Basic Formal Properties of Triangular Norms and Conorms

In the article we present in the Mizar system [1], [8] the catalogue of triangular norms and conorms, used especially in the theory of fuzzy sets [13]. The name triangular emphasizes the fact that in the framework of probabilistic metric spaces they generalize triangle inequality [2].

After defining corresponding Mizar mode using four attributes, we introduced the following t-norms:

• minimum t-norm minnorm (Def. 6),

• product t-norm prodnorm (Def. 8),

• Łukasiewicz t-norm Lukasiewicz_norm (Def. 10),

• drastic t-norm drastic_norm (Def. 11),

• nilpotent minimum nilmin_norm (Def. 12),

• Hamacher product Hamacher_norm (Def. 13),

and corresponding t-conorms:

• maximum t-conorm maxnorm (Def. 7),

• probabilistic sum probsum_conorm (Def. 9),

• bounded sum BoundedSum_conorm (Def. 19),

• drastic t-conorm drastic_conorm (Def. 14),

• nilpotent maximum nilmax_conorm (Def. 18),

• Hamacher t-conorm Hamacher_conorm (Def. 17).

Their basic properties and duality are shown; we also proved the predicate of the ordering of norms [10], [9]. It was proven formally that drastic-norm is the pointwise smallest t-norm and minnorm is the pointwise largest t-norm (maxnorm is the pointwise smallest t-conorm and drastic-conorm is the pointwise largest t-conorm).

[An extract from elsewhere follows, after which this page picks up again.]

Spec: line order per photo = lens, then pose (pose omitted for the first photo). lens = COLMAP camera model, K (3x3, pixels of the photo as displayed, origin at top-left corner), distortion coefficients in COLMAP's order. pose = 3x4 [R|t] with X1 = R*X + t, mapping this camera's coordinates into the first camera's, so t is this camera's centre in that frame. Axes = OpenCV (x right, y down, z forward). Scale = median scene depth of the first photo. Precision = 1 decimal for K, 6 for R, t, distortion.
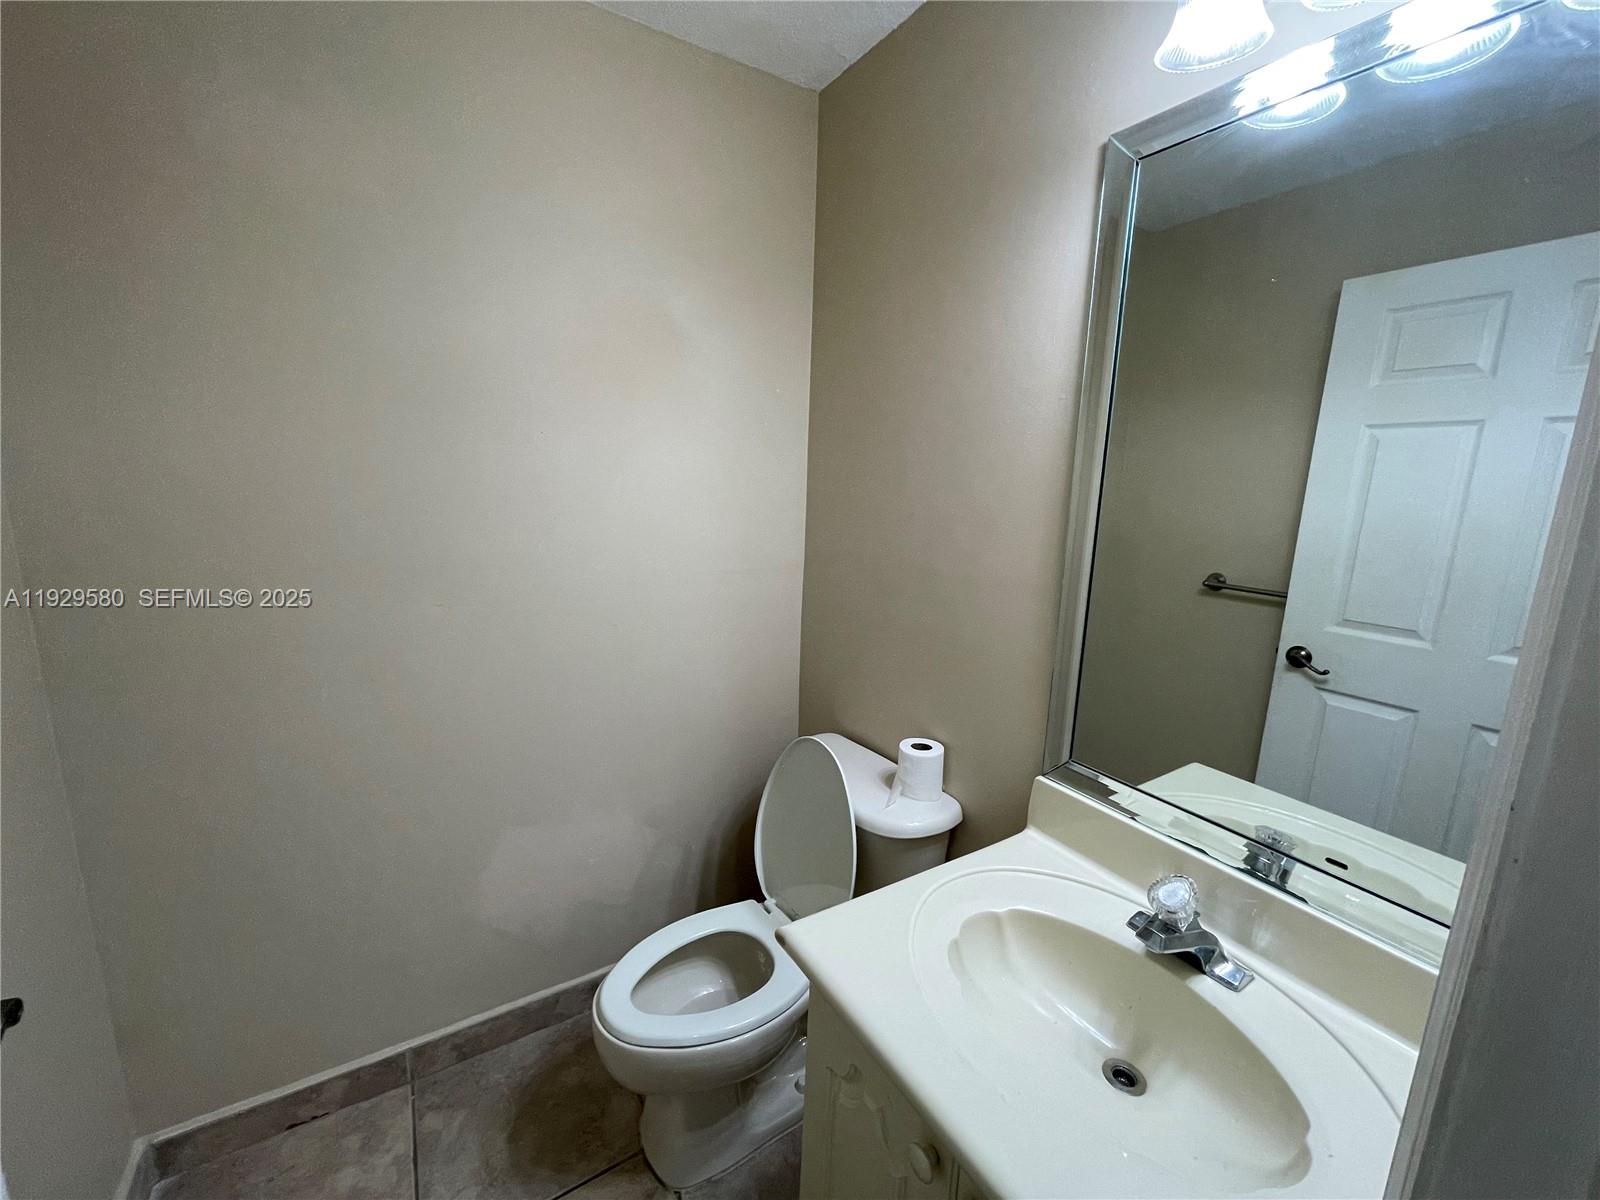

This work is a continuation of the development of fuzzy sets in Mizar [6] started in [11] and [3]; it could be used to give a variety of more general operations on fuzzy sets. Our formalization is much closer to the set theory used within the Mizar Mathematical Library than the development of rough sets [4], the approach which was chosen allows however for merging both theories [5], [7].